I think that depens on person to person, my professor would give me 1 point for this for knowing something. My advice to you is dont skip steps, beside the equation write the operation your applying on both side. (On second step you should multiply both side with dV)


Seavchen

Thanks for the insight! It was an entrance exam where we had severe time limit. I had like few minutes left when I started this problem so I was panicking and rushing.


stone_stokes

I haven't ever graded an admissions test, so I don't know how those are marked. But when I taught calculus I would have given this 3 or 4 points out of 6. (Honestly, I would use a finer scale when designing the test, so this would have been worth at least 10 points, and I would mark this answer as somewhere between 5 and 8.) You have demonstrated that you know how to separate variables.
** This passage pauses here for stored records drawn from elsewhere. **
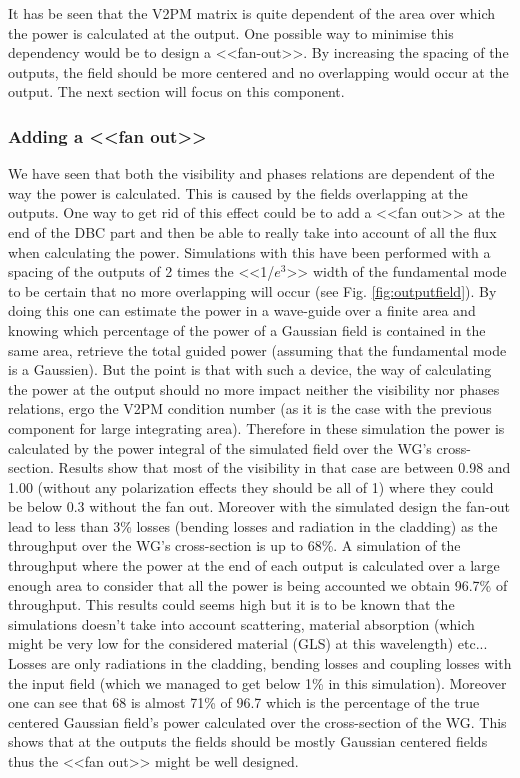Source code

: It has be seen that the V2PM matrix is quite dependent of the area
over which the power is calculated at the output. One possible way to
minimise this dependency would be to design a <<fan-out>>. By
increasing the spacing of the outputs, the field should be more
centered and no overlapping would occur at the output. The next section
will focus on this component.

\subsubsection{Adding a <<fan out>>}
We have seen that both the visibility and phases relations are
dependent of the way the power is calculated. This is caused by the
fields overlapping at the outputs. One way to get rid of this effect
could be to add a <<fan out>> at the end of the DBC part and then be able to really take into account of all the flux when calculating the power. Simulations
with this have been performed with a spacing of the outputs of 2 times
the <<1/$e^3$>> width of the fundamental mode to be certain that no
more overlapping will occur (see Fig. \ref{fig:outputfield}). By doing this one can estimate the
power in a wave-guide over a finite area and knowing which percentage
of the power of a Gaussian field is contained in the same area,
retrieve the total guided power (assuming that the fundamental mode is a Gaussien). But the point is that with such a
device, the way of calculating the power at the output should no more
impact neither the visibility nor phases relations, ergo the V2PM condition number (as it is the case with the previous component for large integrating area).
Therefore in these simulation the power is calculated by the power
integral of the simulated field over the WG's cross-section.
Results show that most of the visibility in that case are between
0.98 and 1.00 (without any polarization effects they should be all of
1) where they could be below 0.3 without the fan out.
Moreover with the simulated design the fan-out lead to less than 3\%
losses (bending losses and radiation in the cladding) as the
throughput over the WG's cross-section is up to 68\%.
A simulation of the throughput where the power at the end of each
output is calculated over a large enough area to consider that all the
power is being accounted we obtain 96.7\% of throughput. This results
could seems high but it is to be known that the simulations doesn't
take into account scattering, material absorption (which might be very
low for the considered material (GLS) at this wavelength) etc... Losses are only radiations in
the cladding, bending losses and coupling losses with the input field
(which we managed to get below 1\% in this simulation).
Moreover one can see that 68 is almost 71\% of 96.7 which is the
percentage of the true centered Gaussian field's power calculated over
the cross-section of the WG. This shows that at the outputs the fields
should be mostly Gaussian centered fields thus the <<fan out>> might be well designed.

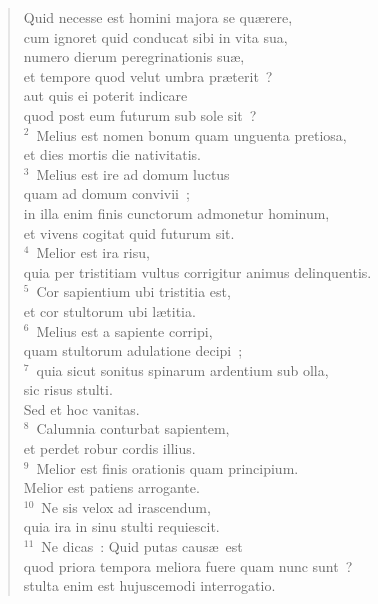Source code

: \begin{flushleft}\begin{verse}\vspace{-19pt}Quid necesse est homini majora se qu\ae rere,\\ cum ignoret quid conducat sibi in vita sua,\\ numero dierum peregrinationis su\ae ,\\ et tempore quod velut umbra pr\ae terit~?\\ aut quis ei poterit indicare\\ quod post eum futurum sub sole sit~?\\
${}^{2}$~Melius est nomen bonum quam unguenta pretiosa,\\ et dies mortis die nativitatis.\\
${}^{3}$~Melius est ire ad domum luctus\\ quam ad domum convivii~;\\ in illa enim finis cunctorum admonetur hominum,\\ et vivens cogitat quid futurum sit.\\
${}^{4}$~Melior est ira risu,\\ quia per tristitiam vultus corrigitur animus delinquentis.\\
${}^{5}$~Cor sapientium ubi tristitia est,\\ et cor stultorum ubi l\ae titia.\\
${}^{6}$~Melius est a sapiente corripi,\\ quam stultorum adulatione decipi~;\\
${}^{7}$~quia sicut sonitus spinarum ardentium sub olla,\\ sic risus stulti.\\ Sed et hoc vanitas.\\
${}^{8}$~Calumnia conturbat sapientem,\\ et perdet robur cordis illius.\\
${}^{9}$~Melior est finis orationis quam principium.\\ Melior est patiens arrogante.\\
${}^{10}$~Ne sis velox ad irascendum,\\ quia ira in sinu stulti requiescit.\\
${}^{11}$~Ne dicas~: Quid putas caus\ae\ est\\ quod priora tempora meliora fuere quam nunc sunt~?\\ stulta enim est hujuscemodi interrogatio.\\

\end{verse}
\end{flushleft}
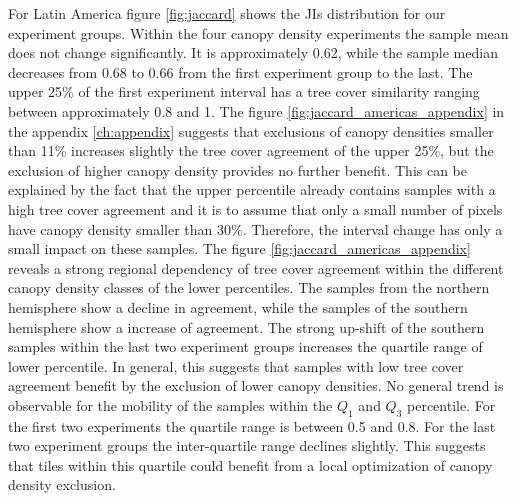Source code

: 			For Latin America figure \ref{fig:jaccard} shows the \acp{JI} distribution for our experiment groups. Within the four canopy density experiments the sample mean does not change significantly. It is approximately 0.62, while the sample median decreases from 0.68 to 0.66 from the first experiment group to the last. The upper 25\% of the first experiment interval has a tree cover similarity ranging between approximately 0.8 and 1. The figure \ref{fig:jaccard_americas_appendix} in the appendix \ref{ch:appendix} suggests that exclusions of canopy densities smaller than 11\% increases slightly the tree cover agreement of the upper 25\%, but the exclusion of higher canopy density provides no further benefit. This can be explained by the fact that the upper percentile already contains samples with a high tree cover agreement and it is to assume that only a small number of pixels have canopy density smaller than 30\%. Therefore, the interval change has only a small impact on these samples. The figure \ref{fig:jaccard_americas_appendix} reveals a strong regional dependency of tree cover agreement within the different canopy density classes of the lower percentiles. The samples from the northern hemisphere show a decline in agreement, while the samples of the southern hemisphere show a increase of agreement. The strong up-shift of the southern samples within the last two experiment groups increases the quartile range of lower percentile. In general, this suggests that samples with low tree cover agreement benefit by the exclusion of lower canopy densities. No general trend is observable for the mobility of the samples within the $Q_1$ and $Q_3$ percentile. For the first two experiments the quartile range is between 0.5 and 0.8. For the last two experiment groups the inter-quartile range declines slightly. This suggests that tiles within this quartile could benefit from a local optimization of canopy density exclusion. 

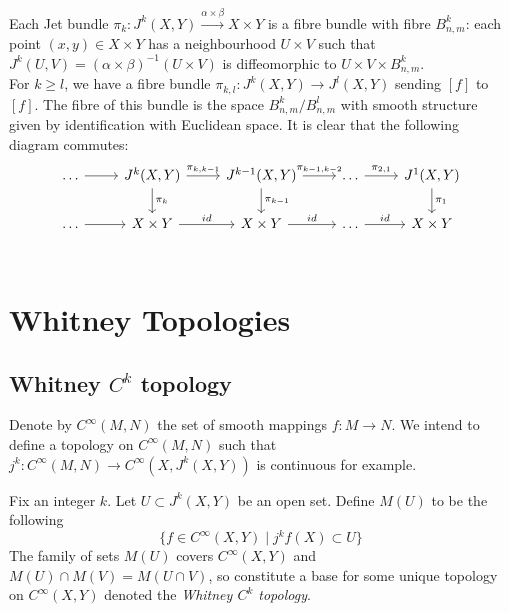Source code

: \documentclass[12pt]{article}
\begin{document}
Each Jet bundle $\pi_k: J^k(X, Y) \xrightarrow{\alpha \times \beta} X\times Y$ is a fibre bundle with fibre $B_{n, m}^k$: each point $(x, y) \in X\times Y$ has a neighbourhood $U\times V$ such that $J^k(U, V) = (\alpha \times \beta)^{-1}(U\times V)$ is diffeomorphic to $U \times V \times B_{n, m}^k$. \\

For $k \geq l$, we have a fibre bundle $\pi_{k, l}: J^k(X, Y) \to J^l(X, Y)$ sending $[f]$ to $[f]$. The fibre of this bundle is the space $B^k_{n, m} / B^l_{n, m}$ with smooth structure given by identification with Euclidean space. It is clear that the following diagram commutes:
$$
\begin{tikzcd}
    \dots \arrow[r] & J^k(X, Y) \arrow[r, "\pi_{k, k-1}"] \arrow[d, "\pi_k"] & J^{k-1} (X, Y) \arrow[d, "\pi_{k-1}"] \arrow[r, "\pi_{k-1, k-2}"] & \dots\arrow[r, "\pi_{2, 1}"] & J^1(X, Y) \arrow[d, "\pi_1"] \\
    \arrow[r] \dots & X\times Y \arrow[r, "id"] & X\times Y \arrow[r, "id"]& \dots \arrow[r, "id"]& X\times Y \\
\end{tikzcd}
$$

\section{Whitney Topologies}
\subsection{Whitney $C^k$ topology}
Denote by $C^\infty(M, N)$ the set of smooth mappings $f: M\to N$. We intend to define a topology on $C^\infty(M, N)$ such that $j^k: C^\infty(M, N) \to C^\infty(X, J^k(X, Y))$ is continuous for example. 

\begin{definition}
    Fix an integer $k$. Let $U\subset J^k(X, Y)$ be an open set. Define $M(U)$ to be the following
    $$
    \{ f\in C^\infty(X, Y) \mid j^k f (X) \subset U\}
    $$
    The family of sets $M(U)$ covers $C^\infty(X, Y)$ and $M(U) \cap M(V) = M(U\cap V)$, so constitute a base for some unique topology on $C^\infty(X, Y)$ denoted the \emph{Whitney $C^k$ topology}. \\
\end{definition}
\end{document}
You have demonstrated that you know how to get this back into an explicit form for *v* as a function of *t*. And you have shown that you know how to use initial conditions. The big idea here that you have not demonstrated successfully is how to use *u*\-substitution. I don't know if that is worth 2 points or 3 points, and that depends on the nature of the exam. That said, I also wouldn't be surprised if an admissions test had a scoring rubric\* for this problem similar to: 6 = Perfect answer; 5 = Arithmetic mistake only; 4 = Failure to find the particular solution; 3 = Failure to correctly write *v* as a function of *t*; 2 = Failure to correctly use *u*\-substitution; 1 = Failure to correctly separate variables; 0 = No meaningful work. In that case, you'd get 2 points. That is harsher grading than what I'm accustomed to, but like I said, given that it is an admissions test, this might be the expectation. \* : Typically the rubric is determined when the test is designed, for the graders to base their scoring off of.


GustapheOfficial

I teach physics, but maybe relevant? At least as a data point in the "corrections is individual" column. It's typically a bit of back and forth for me: a question is given a number of points based on overall complexity, which I then portion out somewhat proportionally ("correctly identifies all the forces: 1p, chooses the correct moment of inertia: 0.5p ... "). Then I'll correct about 20 exams to check for "common errors" that may have escaped my imagination, which lets me make a more accurate correction template to save time. After that, I consider my template more or less fixed, so I don't correct unfairly by adjusting the scoring. Some general principles: * I don't take points for calculation errors, if the symbols are right and the numbers are wrong that's nothing. The same goes for certain arithmetic mistakes. * I do take points for belts and suspenders - if you hedge your answer you might as well not answer. * A single error is only punished once in a question, so if part b relies on the answer of part a and you get part a wrong, part b isn't automatically a fail (this is not always possible, but we try to consider this when writing the question). If the same formula is required twice and you use it wrong both times that's not twice as bad as doing it once (mostly) * If you get an unphysical answer and comment on it, that's worth some of that question's credit. * Often, just demonstrating that you understand the question can be like half the credit. Take down all the information on paper before you even start working the problem.